Responsable: Pierre-André CAZENAVE

Les activités de recherche de l'Unité concernent l'immunophysiopathologie d'infections parasitaires : maladie de Chagas et paludisme en parallèle avec des études plus fondamentales portant sur les répertoires immuns de l'immunité adaptative et de l'immunité innée.

La TcPRAC proline racémase eucaryote mitogène relarguée par T. cruzi (P. Minoprio). Nous avons poursuivi l'analyse moléculaire, biochimique, fonctionnelle et structurale de la TcPRAC, la première proline racémase eucaryote, exprimée par le parasite Trypanosoma cruzi. Cette enzyme, intracellulaire chez les formes parasitaires non infectantes de l'insecte vecteur, est impliquée dans le mécanisme de différenciation du parasite vers des formes métacycliques infectantes pour l'hôte mammifère et donc dans l'acquisition de virulence par le parasite.
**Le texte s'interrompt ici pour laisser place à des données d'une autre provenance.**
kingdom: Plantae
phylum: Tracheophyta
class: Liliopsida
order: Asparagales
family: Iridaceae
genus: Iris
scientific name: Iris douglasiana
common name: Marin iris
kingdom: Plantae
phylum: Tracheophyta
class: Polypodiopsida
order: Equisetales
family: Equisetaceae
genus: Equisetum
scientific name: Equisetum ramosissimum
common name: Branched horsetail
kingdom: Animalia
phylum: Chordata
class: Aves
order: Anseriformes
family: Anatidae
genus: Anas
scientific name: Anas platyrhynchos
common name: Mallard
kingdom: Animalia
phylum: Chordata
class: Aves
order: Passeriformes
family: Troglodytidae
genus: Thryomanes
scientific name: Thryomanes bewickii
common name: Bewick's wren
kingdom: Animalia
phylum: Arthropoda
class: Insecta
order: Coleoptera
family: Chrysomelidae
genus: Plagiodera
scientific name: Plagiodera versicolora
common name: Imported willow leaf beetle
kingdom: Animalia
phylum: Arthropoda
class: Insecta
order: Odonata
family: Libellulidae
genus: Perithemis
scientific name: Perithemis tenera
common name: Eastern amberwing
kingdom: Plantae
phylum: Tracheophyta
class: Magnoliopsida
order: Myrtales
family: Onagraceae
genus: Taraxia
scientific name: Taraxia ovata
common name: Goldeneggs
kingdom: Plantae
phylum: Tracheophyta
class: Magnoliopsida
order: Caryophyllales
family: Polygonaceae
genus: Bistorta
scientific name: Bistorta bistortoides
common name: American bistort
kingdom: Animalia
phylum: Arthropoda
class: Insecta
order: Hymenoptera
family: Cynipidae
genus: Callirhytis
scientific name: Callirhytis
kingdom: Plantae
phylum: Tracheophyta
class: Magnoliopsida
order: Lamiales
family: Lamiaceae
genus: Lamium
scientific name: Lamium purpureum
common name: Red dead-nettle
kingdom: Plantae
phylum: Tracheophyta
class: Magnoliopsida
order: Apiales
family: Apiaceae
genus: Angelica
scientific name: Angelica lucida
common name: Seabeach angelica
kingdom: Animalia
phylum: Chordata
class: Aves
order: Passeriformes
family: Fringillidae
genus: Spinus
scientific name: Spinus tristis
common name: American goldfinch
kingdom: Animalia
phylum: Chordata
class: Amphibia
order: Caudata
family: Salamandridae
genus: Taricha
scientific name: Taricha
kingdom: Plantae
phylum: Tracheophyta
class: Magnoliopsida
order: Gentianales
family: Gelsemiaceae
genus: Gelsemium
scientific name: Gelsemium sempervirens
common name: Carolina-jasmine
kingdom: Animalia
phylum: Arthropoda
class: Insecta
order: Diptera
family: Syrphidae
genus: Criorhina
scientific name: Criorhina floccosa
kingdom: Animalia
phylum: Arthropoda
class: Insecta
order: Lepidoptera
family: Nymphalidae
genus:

L'isoforme TcPRACA est, par ailleurs, secrétée lors de l'infection et contribue à l'échappement du parasite aux réponses immunitaires par son activité mitogène pour les lymphocytes B de l'hôte. Les gènes codant pour la TcPRAC sont essentiels à la survie de T.cruzi, car les parasites portant une mutation fonctionnelle de TcPRAC ne sont pas viables. Nous avons montré par des études cristallographiques et fonctionnelles que l'enzyme possède deux sites actifs et que l'interaction de la proline racémase avec son inhibiteur catalytique induit un changement conformationnel de la protéine qui se traduit aussi par la perte de l'activité mitogènique. Par l'utilisation d'un microtest de détection des acides aminés D-, développé au laboratoire, et des plaques chirales, nous avons mis en évidence que les formes infectantes du parasite expriment des protéines contenant de la D-proline, ce qui contribuerait à l'évasion et la persistance du parasite chez l'hôte. Nos études portent actuellement sur l'identification de ces protéines, ainsi que d'un inhibiteur soluble de l'enzyme pour l'élaboration d'une stratégie immuno(chimio)thérapeutique.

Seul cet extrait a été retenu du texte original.